--- START ---
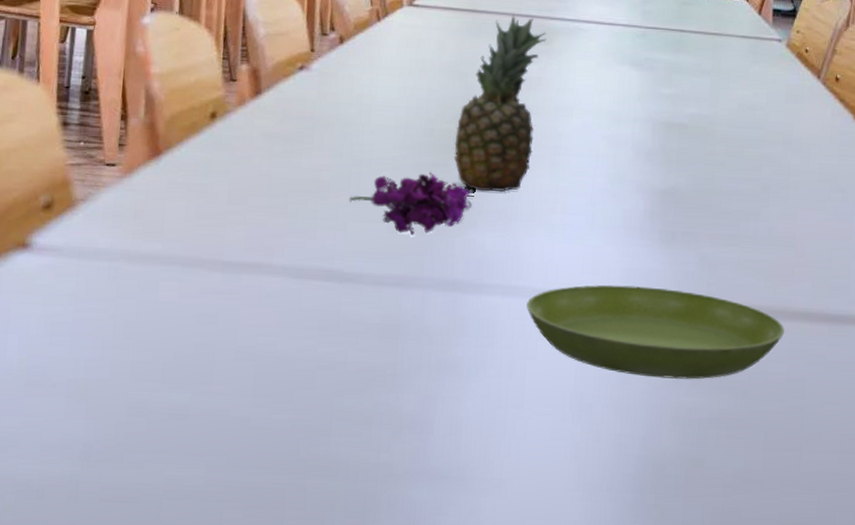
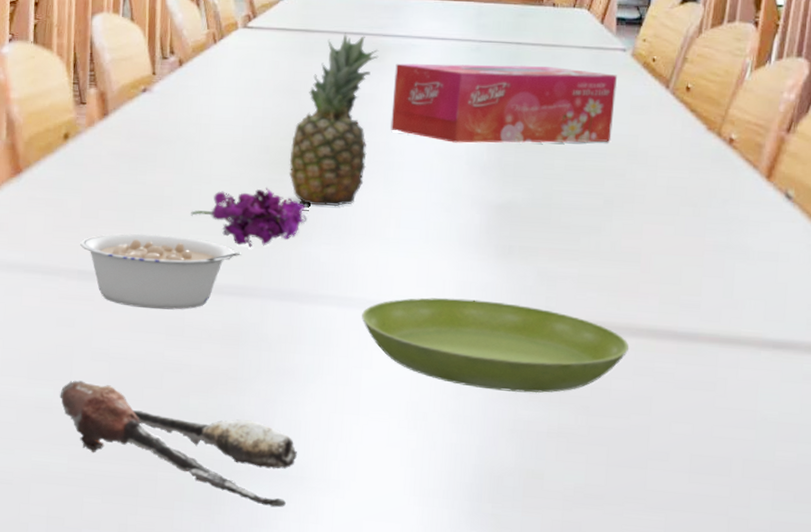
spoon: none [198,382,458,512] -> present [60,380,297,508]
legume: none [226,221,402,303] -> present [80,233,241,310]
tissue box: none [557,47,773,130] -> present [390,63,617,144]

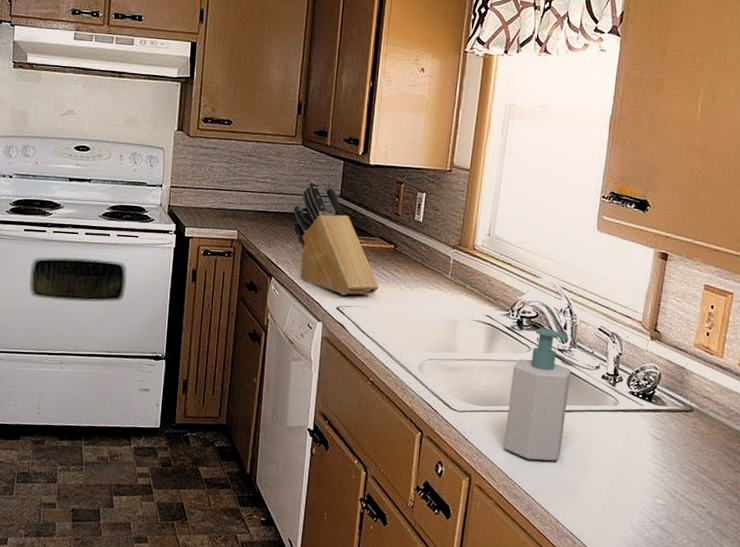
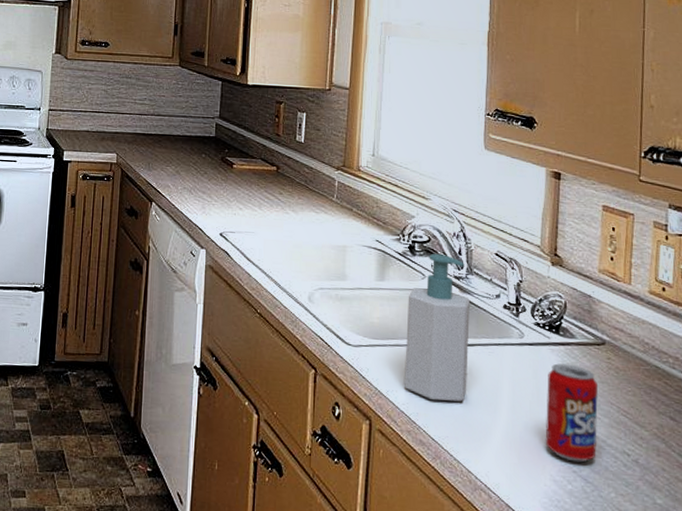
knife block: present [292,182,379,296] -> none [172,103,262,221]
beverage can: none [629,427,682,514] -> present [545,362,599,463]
--- END ---
--- START ---
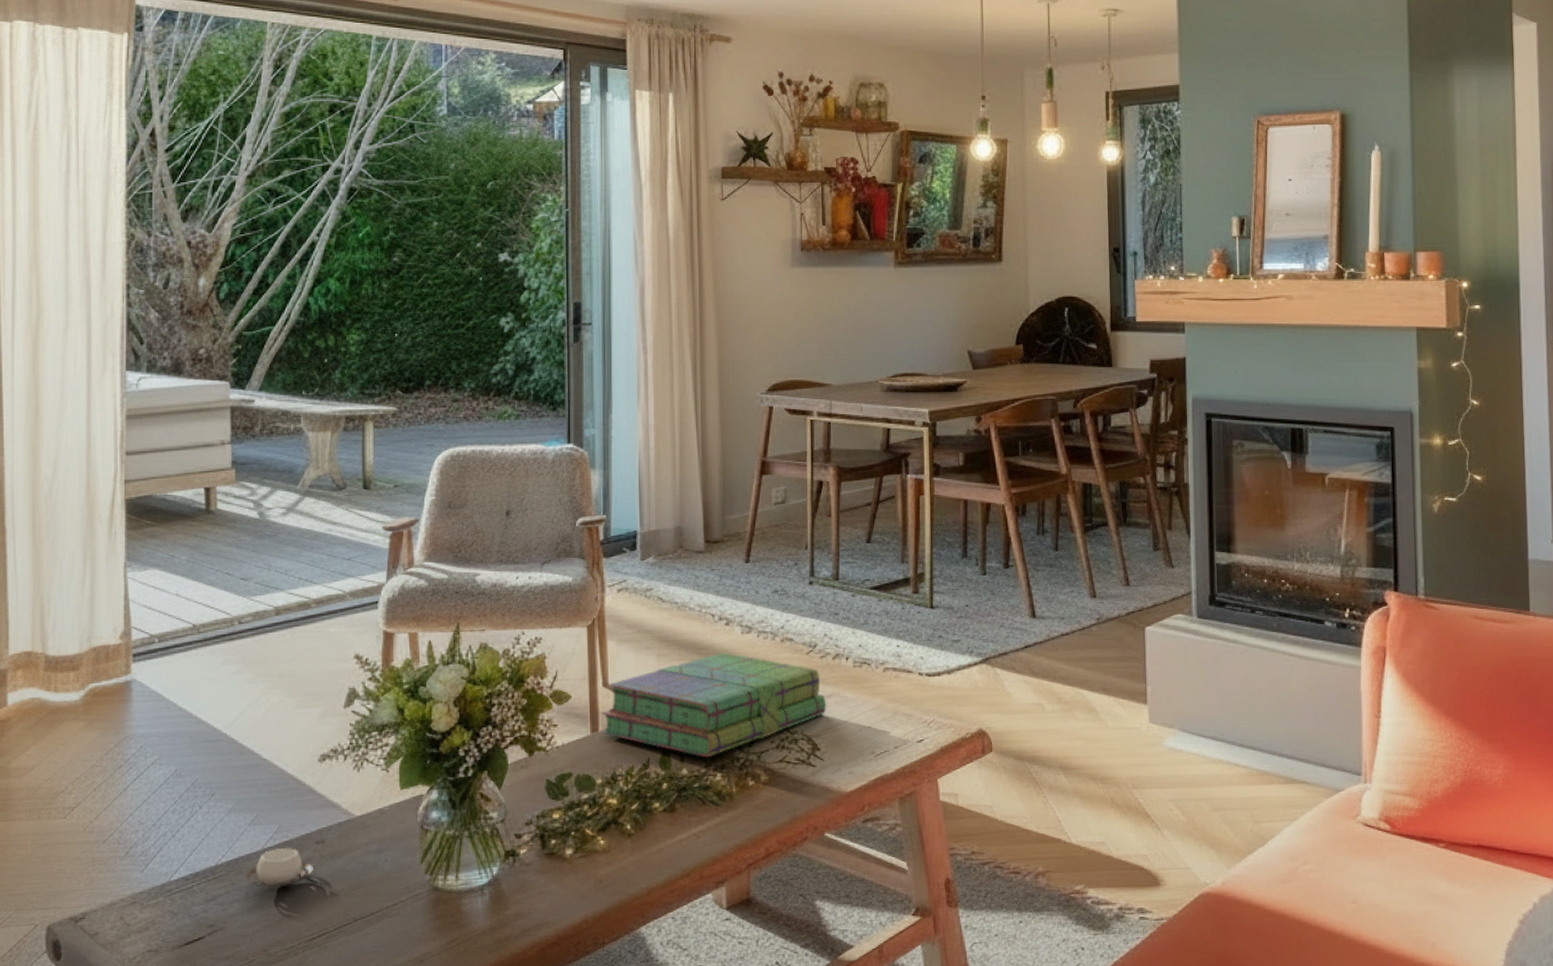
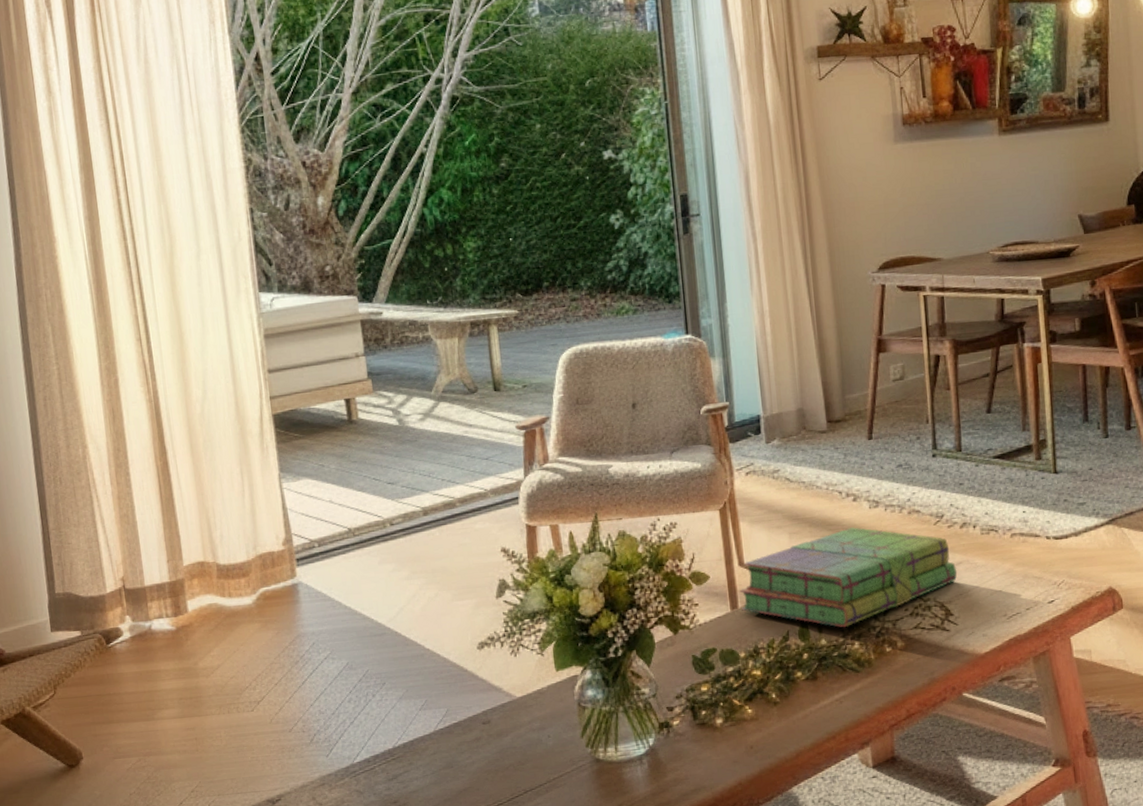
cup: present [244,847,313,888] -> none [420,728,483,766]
--- END ---
Using the data above, transcribe exactly the lines between those containing "spoon: none [198,382,458,512]" and "beverage can: none", inclusive, and leave every picture behind.

spoon: none [198,382,458,512] -> present [60,380,297,508]
legume: none [226,221,402,303] -> present [80,233,241,310]
tissue box: none [557,47,773,130] -> present [390,63,617,144]

knife block: present [292,182,379,296] -> none [172,103,262,221]
beverage can: none [629,427,682,514] -> present [545,362,599,463]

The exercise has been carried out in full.